I am facing a problem with a specific query on postgressql.
Look the explain:
-> Nested Loop Left Join (cost=21547.86..87609.16 rows=123 width=69) (actual time=28.997..562.299 rows=32710 loops=1)
-> Hash Join (cost=21547.30..87210.72 rows=123 width=53) (actual time=28.913..74.682 rows=32710 loops=1)

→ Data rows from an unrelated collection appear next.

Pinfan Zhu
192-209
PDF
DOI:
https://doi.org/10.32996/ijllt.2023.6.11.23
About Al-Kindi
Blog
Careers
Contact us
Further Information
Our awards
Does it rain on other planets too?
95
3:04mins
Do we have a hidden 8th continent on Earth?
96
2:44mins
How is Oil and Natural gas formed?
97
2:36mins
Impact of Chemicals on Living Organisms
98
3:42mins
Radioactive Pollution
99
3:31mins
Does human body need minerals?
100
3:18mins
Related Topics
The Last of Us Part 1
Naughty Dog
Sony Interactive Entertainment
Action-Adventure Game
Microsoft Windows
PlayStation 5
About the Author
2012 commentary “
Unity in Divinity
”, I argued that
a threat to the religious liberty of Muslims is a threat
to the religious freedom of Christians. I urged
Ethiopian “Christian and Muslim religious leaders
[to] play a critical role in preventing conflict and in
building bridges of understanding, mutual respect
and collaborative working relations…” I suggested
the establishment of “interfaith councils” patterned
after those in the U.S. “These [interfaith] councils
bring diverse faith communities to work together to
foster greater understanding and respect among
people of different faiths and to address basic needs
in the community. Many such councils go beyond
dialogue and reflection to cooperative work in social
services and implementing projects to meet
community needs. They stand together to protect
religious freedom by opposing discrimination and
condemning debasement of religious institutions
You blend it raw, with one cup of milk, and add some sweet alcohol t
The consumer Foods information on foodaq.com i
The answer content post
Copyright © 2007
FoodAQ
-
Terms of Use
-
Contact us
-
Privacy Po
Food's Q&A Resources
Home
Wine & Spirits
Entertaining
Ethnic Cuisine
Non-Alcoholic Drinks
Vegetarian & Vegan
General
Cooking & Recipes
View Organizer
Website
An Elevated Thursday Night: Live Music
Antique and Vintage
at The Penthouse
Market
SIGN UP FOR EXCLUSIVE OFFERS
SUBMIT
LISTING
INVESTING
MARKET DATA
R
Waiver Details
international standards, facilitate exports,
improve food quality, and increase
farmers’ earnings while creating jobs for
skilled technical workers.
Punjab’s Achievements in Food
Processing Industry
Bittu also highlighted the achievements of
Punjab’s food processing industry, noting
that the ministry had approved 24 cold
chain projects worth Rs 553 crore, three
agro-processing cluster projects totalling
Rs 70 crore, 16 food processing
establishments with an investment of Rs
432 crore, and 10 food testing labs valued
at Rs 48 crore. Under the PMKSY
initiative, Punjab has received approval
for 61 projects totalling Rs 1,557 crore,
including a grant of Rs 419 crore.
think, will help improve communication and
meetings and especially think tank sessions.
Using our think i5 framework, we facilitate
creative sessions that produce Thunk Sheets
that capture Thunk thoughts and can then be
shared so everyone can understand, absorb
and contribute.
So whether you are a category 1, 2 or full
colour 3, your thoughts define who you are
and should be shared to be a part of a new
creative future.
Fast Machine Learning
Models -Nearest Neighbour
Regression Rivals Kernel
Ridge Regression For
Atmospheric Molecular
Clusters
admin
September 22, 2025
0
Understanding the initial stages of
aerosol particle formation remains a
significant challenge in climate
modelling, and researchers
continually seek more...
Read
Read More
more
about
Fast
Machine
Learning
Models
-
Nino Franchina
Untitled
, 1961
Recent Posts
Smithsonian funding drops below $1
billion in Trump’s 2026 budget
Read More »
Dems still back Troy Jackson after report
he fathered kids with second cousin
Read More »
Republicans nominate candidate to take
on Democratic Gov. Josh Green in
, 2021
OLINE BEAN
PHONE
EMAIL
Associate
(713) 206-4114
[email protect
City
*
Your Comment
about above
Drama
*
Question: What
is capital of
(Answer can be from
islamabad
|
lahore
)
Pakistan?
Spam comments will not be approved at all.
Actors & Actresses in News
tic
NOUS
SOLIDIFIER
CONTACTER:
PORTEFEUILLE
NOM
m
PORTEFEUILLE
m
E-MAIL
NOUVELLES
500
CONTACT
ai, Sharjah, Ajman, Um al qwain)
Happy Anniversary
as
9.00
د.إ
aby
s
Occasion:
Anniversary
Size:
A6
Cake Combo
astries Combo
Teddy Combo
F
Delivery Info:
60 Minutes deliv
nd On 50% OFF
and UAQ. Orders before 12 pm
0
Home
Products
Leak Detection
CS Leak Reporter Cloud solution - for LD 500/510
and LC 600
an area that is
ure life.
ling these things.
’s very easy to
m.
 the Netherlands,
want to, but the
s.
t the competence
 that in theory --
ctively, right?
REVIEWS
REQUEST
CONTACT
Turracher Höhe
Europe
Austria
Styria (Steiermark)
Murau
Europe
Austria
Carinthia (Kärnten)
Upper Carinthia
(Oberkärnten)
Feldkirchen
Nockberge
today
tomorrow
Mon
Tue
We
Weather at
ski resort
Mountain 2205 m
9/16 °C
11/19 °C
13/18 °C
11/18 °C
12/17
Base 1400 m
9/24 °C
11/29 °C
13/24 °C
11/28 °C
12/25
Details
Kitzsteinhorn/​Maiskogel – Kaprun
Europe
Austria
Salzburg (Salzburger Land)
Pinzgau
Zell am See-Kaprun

Hash Cond: (registry.id = profile.registry_id)
-> Bitmap Heap Scan on registry (cost=726.99..66218.46 rows=65503 width=53) (actual time=5.123..32.794 rows=66496 loops=1)
Recheck Cond: ((tenant_id = 1009469) AND active AND (excluded_at IS NULL))
Heap Blocks: exact=12563
-> Bitmap Index Scan on registry_tenant_id_excluded_at (cost=0.00..710.61 rows=65503 width=0) (actual time=3.589..3.589 rows=66496 loops=1)
Index Cond: (tenant_id = 1009469)
-> Hash (cost=20202.82..20202.82 rows=49399 width=16) (actual time=23.738..23.738 rows=32710 loops=1)
Buckets: 65536 Batches: 1 Memory Usage: 2046kB
-> Index Only Scan using profile_tenant_id_registry_id on profile (cost=0.56..20202.82 rows=49399 width=16) (actual time=0.019..19.173 rows=32710 loops=1)
Index Cond: (tenant_id = 1009469)
Heap Fetches: 29493
It misestimate the hash join, even if both the scans are accurate. I already tried to boost the statistics on the related columns but it just estimated from 117 to 123, so I guess this is not the issue.
Why it is misestimating so hard? The nested loop takes a lot of work for the database.